Testo fornito:
--
Quel che resta della vita                   Zeruya Shalev
Traduzione di Elena Loewenthal
Feltrinelli                                                Euro 17

Leggere i romanzi di Zeruya Shalev, una delle voci più alte della narrativa di genere in Israele, significa confrontarsi con una prosa intensa, minuziosa, capace di sondare gli stati d’animo più nascosti e di raccontare, come poche altre, le tensioni sentimentali fra uomo e donna e i conflitti fra genitori e figli.
Nata a Gerusalemme nel 1959 nel kibbutz Kinneret, è autrice di romanzi, libri per bambini e di un’ opera di poesia. In Italia la casa editrice Frassinelli ha fatto conoscere questa straordinaria scrittrice pubblicando tre romanzi: “Una relazione intima” nel 2000, “Una storia coniugale” nel 2001 e “Dopo l’abbandono” nel 2007.
--
Compiti da svolgere:
a. Traduca in inglese la seguente frase del testo su Zeruya Shalev: «In Italia la casa editrice Frassinelli ha fatto conoscere questa straordinaria scrittrice pubblicando tre romanzi: “Una relazione intima” nel 2000, “Una storia coniugale” nel 2001 e “Dopo l’abbandono” nel 2007.»
b. Fornisca il seguito del testo su Zeruya Shalev, a partire dalla frase successiva all'ultima riportata.

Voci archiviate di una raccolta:
--
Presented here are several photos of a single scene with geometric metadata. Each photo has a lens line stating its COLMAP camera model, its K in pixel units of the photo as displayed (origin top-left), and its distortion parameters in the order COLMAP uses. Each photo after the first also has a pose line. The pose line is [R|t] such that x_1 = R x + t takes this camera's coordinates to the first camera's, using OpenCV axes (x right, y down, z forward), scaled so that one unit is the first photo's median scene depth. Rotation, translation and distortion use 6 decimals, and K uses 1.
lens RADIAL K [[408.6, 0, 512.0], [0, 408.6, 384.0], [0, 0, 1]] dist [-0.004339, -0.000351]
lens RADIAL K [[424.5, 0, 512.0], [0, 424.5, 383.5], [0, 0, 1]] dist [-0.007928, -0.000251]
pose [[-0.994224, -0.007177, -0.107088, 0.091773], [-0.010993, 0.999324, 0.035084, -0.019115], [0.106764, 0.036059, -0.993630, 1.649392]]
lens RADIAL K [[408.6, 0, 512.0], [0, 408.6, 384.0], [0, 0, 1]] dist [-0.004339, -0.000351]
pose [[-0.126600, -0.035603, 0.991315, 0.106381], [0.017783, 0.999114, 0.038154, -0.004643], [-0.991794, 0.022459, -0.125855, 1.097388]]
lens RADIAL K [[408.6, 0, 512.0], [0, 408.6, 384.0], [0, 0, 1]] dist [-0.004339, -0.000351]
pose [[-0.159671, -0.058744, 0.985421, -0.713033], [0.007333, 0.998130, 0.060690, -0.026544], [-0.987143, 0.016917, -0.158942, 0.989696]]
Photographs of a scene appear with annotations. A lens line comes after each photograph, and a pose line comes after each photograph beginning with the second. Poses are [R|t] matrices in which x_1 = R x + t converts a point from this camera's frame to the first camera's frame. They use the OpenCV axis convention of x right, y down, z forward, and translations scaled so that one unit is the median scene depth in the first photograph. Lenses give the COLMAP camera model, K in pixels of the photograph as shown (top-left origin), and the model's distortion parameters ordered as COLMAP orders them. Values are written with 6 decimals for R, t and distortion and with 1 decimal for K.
--
Risultati per compito:
a. In Italy, the publisher Frassinelli introduced this extraordinary writer by publishing three novels: "Una relazione intima" in 2000, "Una storia coniugale" in 2001 and "Dopo l'abbandono" in 2007.

b.
Scampata ad un grave attentato terroristico, Zeruya Shalev torna in libreria con la sua opera più matura, pubblicata da Feltrinelli nella limpida versione di Elena Loewenthal dal titolo “Quel che resta della vita”.
Un racconto fluviale, intenso, travolgente dove l’autrice affronta con efficacia i grandi temi della vita: l’amore, la sessualità, la vecchiaia, le derive esistenziali in cui si dibattono gli uomini e le donne giunti alla mezza età. Ma Shalev non lesina neppure i conflitti che albergano fra genitori e figli adolescenti e sin dalle prime pagine il lettore si trova coinvolto e a tratti invischiato in situazioni di grande affinità emotiva.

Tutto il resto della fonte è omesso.